Now we would like to show you some of the things we can do on Amazon QuickSight. As for now, just a basic bar chart and a repertoire of quick visualizations.

 

We have not explained these in more detail because they are basic solutions for data visualisation. What is a bit more interesting is the presentation of “Insight” based on Machine Learning. Amazon QuickSight includes prediction and anomaly detection that is based on ML.

This service is easily accessible within “Insight” and can then be run with the appropriate parameters to get the desired result. In the following we can see how to have a Forecast using the OrderDate and RequestQuantity (Sum) columns, but first – because of the Forecast -, the OrderDate aggregation has to be changed from daily to quarterly.

 

 

 

The end result looks like this.

 

 

Amazon QuickSight also offers various “Insights” that can be quickly and easily integrated into the dashboard.

 

 

All we have to do is “Publish” our dashboard, which requires us to enter a name. Then we can share our dashboard with other users, groups, email addresses.

 

Summary

SAP data analysis with Amazon Web Services (AWS) enables companies to easily access and exploit valuable information.
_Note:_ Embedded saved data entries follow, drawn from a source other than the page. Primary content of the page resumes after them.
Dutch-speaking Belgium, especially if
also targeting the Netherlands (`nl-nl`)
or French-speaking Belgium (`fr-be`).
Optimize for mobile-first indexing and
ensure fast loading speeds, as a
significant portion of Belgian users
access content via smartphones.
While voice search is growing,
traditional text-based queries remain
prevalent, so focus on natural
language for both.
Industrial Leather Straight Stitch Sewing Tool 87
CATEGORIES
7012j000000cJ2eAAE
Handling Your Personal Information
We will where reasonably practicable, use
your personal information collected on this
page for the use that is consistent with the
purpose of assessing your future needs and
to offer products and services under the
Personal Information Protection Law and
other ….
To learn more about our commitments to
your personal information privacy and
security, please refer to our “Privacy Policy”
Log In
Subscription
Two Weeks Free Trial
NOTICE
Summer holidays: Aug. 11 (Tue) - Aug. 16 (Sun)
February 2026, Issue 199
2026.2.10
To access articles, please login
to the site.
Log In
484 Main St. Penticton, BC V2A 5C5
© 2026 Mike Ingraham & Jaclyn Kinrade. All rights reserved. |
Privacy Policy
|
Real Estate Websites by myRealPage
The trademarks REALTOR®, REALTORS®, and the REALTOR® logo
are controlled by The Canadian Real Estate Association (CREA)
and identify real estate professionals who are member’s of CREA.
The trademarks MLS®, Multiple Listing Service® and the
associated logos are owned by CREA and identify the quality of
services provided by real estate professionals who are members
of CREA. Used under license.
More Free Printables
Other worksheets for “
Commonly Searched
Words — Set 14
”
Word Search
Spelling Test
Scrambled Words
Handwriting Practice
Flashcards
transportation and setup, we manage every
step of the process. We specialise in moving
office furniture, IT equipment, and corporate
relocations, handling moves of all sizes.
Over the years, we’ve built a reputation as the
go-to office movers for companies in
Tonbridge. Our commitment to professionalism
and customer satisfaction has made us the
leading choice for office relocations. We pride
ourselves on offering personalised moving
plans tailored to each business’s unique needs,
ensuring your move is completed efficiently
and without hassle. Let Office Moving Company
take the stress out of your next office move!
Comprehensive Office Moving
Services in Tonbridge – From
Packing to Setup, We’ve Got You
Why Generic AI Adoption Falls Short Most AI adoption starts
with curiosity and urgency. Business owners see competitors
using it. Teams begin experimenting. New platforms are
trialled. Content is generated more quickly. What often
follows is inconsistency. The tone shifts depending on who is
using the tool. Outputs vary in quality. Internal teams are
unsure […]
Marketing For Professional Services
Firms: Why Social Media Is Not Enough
AWS services such as Amazon AppFlow, Athena, Databrew, QuickSight and S3 help simplify the extraction and analysis of SAP data. The benefits include better planning and decision-making, increased efficiency, improved customer service and a competitive advantage. AWS offers scalability, security, cost-effectiveness and integration, enabling efficient data analysis. SAP data analytics and AWS work together to help companies make faster, more efficient decisions and realize business opportunities.